At the General Assembly, Ban evoked the UN’s failure in the 1995 Srebrenica massacre in Bosnia and warned the divided Security Council that “the immediate interests of the Syrian people must be paramount over any larger rivalries of influence”.

The secretary general said growing radicalisation and extremism had been predicted at the start of the conflict in March 2011. “The next step was also forewarned: a proxy war, with regional and international players arming one side or the other.
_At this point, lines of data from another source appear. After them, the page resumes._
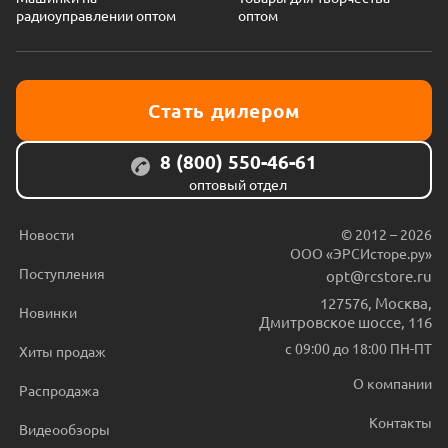
радиоуправлении оптом
оптом
Стать дилером
8 (800) 550-46-61
оптовый отдел
Новости
© 2012 – 2026
ООО «ЭРСИсторе.ру»
Поступления
opt@rcstore.ru
127576
,
Москва
,
Новинки
Дмитровское шоссе, 116
с 09:00 до 18:00 ПН-ПТ
Хиты продаж
О компании
Распродажа
Контакты
Видеообзоры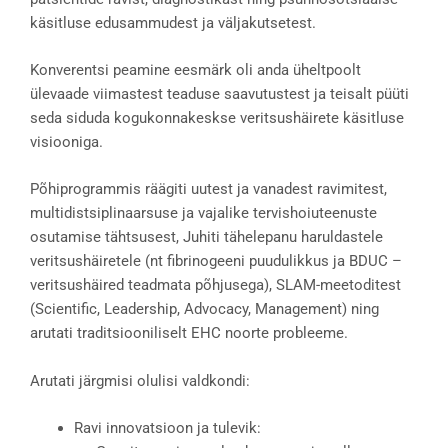
käsitluse edusammudest ja väljakutsetest.
Konverentsi peamine eesmärk oli anda üheltpoolt
ülevaade viimastest teaduse saavutustest ja teisalt püüti
seda siduda kogukonnakeskse veritsushäirete käsitluse
visiooniga.
Põhiprogrammis räägiti uutest ja vanadest ravimitest,
multidistsiplinaarsuse ja vajalike tervishoiuteenuste
osutamise tähtsusest, Juhiti tähelepanu haruldastele
veritsushäiretele (nt fibrinogeeni puudulikkus ja BDUC –
veritsushäired teadmata põhjusega), SLAM-meetoditest
(Scientific, Leadership, Advocacy, Management) ning
arutati traditsiooniliselt EHC noorte probleeme.
Arutati järgmisi olulisi valdkondi:
Ravi innovatsioon ja tulevik: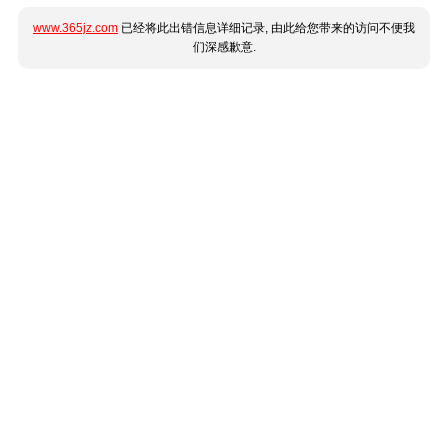
www.365jz.com
已经将此出错信息详细记录, 由此给您带来的访问不便我
们深感歉意.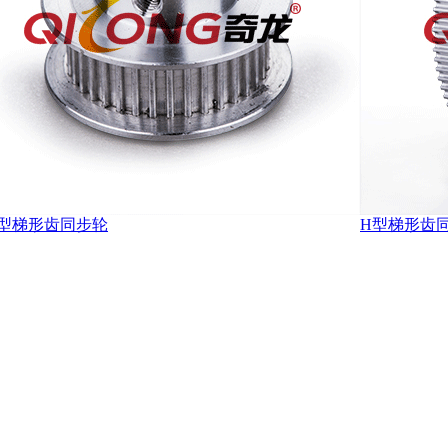
20型梯形齿同步轮
H型梯形齿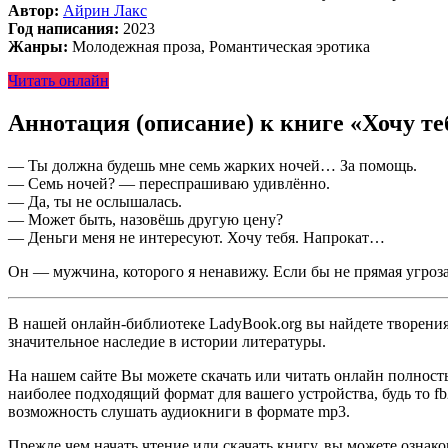
Автор:
Айрин Лакс
Год написания:
2023
Жанры:
Молодежная проза, Романтическая эротика
Читать онлайн
Аннотация (описание) к книге «Хочу т
— Ты должна будешь мне семь жарких ночей… За помощь.
— Семь ночей? — переспрашиваю удивлённо.
— Да, ты не ослышалась.
— Может быть, назовёшь другую цену?
— Деньги меня не интересуют. Хочу тебя. Напрокат…
Он — мужчина, которого я ненавижу. Если бы не прямая угроз
В нашей онлайн-библиотеке LadyBook.org вы найдете творения 
значительное наследие в истории литературы.
На нашем сайте Вы можете скачать или читать онлайн полност
наиболее подходящий формат для вашего устройства, будь то fb2
возможность слушать аудиокниги в формате mp3.
Прежде чем начать чтение или скачать книгу, вы можете ознак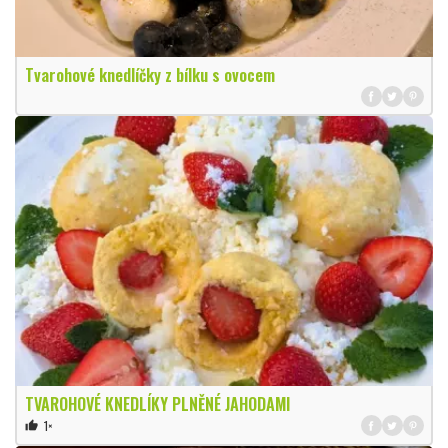
Tvarohové knedlíčky z bílku s ovocem
TVAROHOVÉ KNEDLÍKY PLNĚNÉ JAHODAMI
1×
thumb_up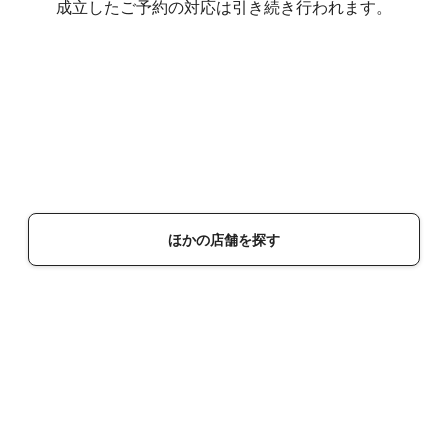
成立したご予約の対応は引き続き行われます。
ほかの店舗を探す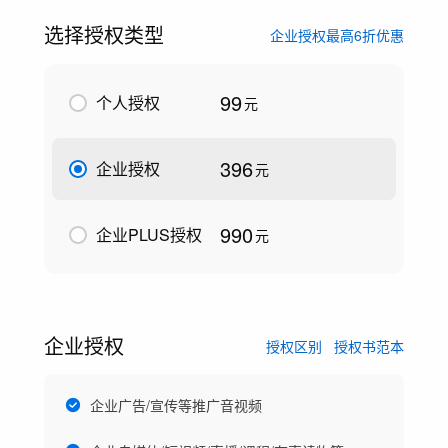
选择授权类型
企业授权最高6折优惠
99
个人授权
元
396
企业授权
元
990
企业PLUS授权
元
企业授权
授权区别
授权书范本
企业广告/宣传等推广音视频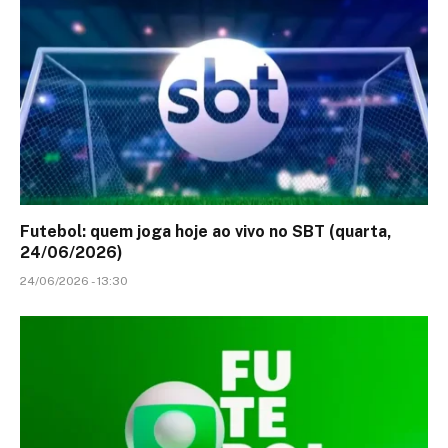
Futebol: quem joga hoje ao vivo no SBT (quarta,
24/06/2026)
24/06/2026 - 13:30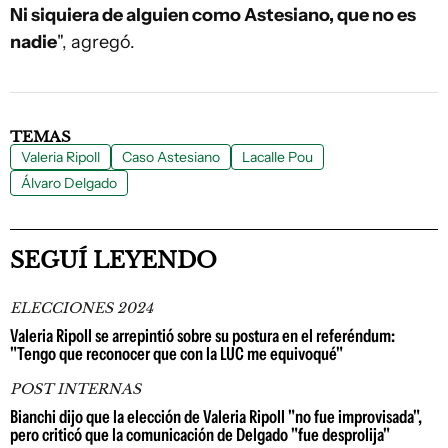
Ni siquiera de alguien como Astesiano, que no es
nadie
", agregó.
TEMAS
Valeria Ripoll
Caso Astesiano
Lacalle Pou
Álvaro Delgado
SEGUÍ LEYENDO
ELECCIONES 2024
Valeria Ripoll se arrepintió sobre su postura en el referéndum:
"Tengo que reconocer que con la LUC me equivoqué"
POST INTERNAS
Bianchi dijo que la elección de Valeria Ripoll "no fue improvisada",
pero criticó que la comunicación de Delgado "fue desprolija"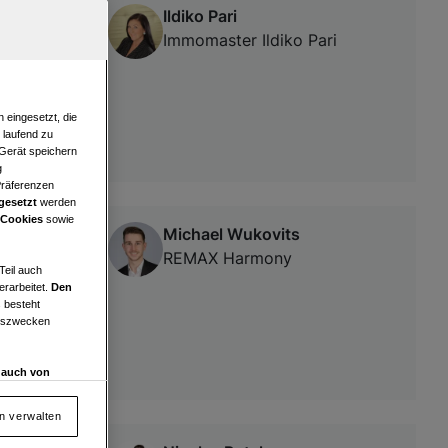
Ildiko Pari
Immomaster Ildiko Pari
 eingesetzt, die
e laufend zu
 Gerät speichern
g
Präferenzen
gesetzt
werden
 Cookies
sowie
Michael Wukovits
REMAX Harmony
Teil auch
erarbeitet.
Den
 besteht
ngszwecken
d auch von
en und
 auf „Cookie
en verwalten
All of these dire predictions have come to pass,” Ban told the General Assembly.

He turned his fire on the Security Council, which he said had become “paralysed” by divisions over Syria. “Now, with the situation having worsened, they must again find common ground,” Ban said.After his address, the General Assembly overwhelmingly passed a Saudi-drafted resolution criticising the Security Council’s failure to act and condemning Assad’s use of heavy weapons.

The resolution said members deplored “the Security Council failure to agree on measures” to make the Syrian government carry out UN demands to end almost 18 months of fighting.The resolution, which condemned President Bashar al-Assad’s use of “heavy weapons including indiscriminate shelling from tanks and helicopters”, was passed by 133 votes with 12 countries against and 31 abstaining.

48 Iran pilgrims abducted 

TEHRAN, Aug 4 (AFP) Forty-eight Iranian pilgrims were kidnapped from a bus in the Syrian capital on Saturday, their embassy’s consular chief in Damascus told Iran’s state television.

“Armed terrorist groups kidnapped 48 Iranian pilgrims on their way to the airport,” Majid Kamjou told the IRIB network, which gave the report on its website.”There are no reports about the fate of the pilgrims. The embassy and Syrian officials are trying to trace the kidnappers,” he said.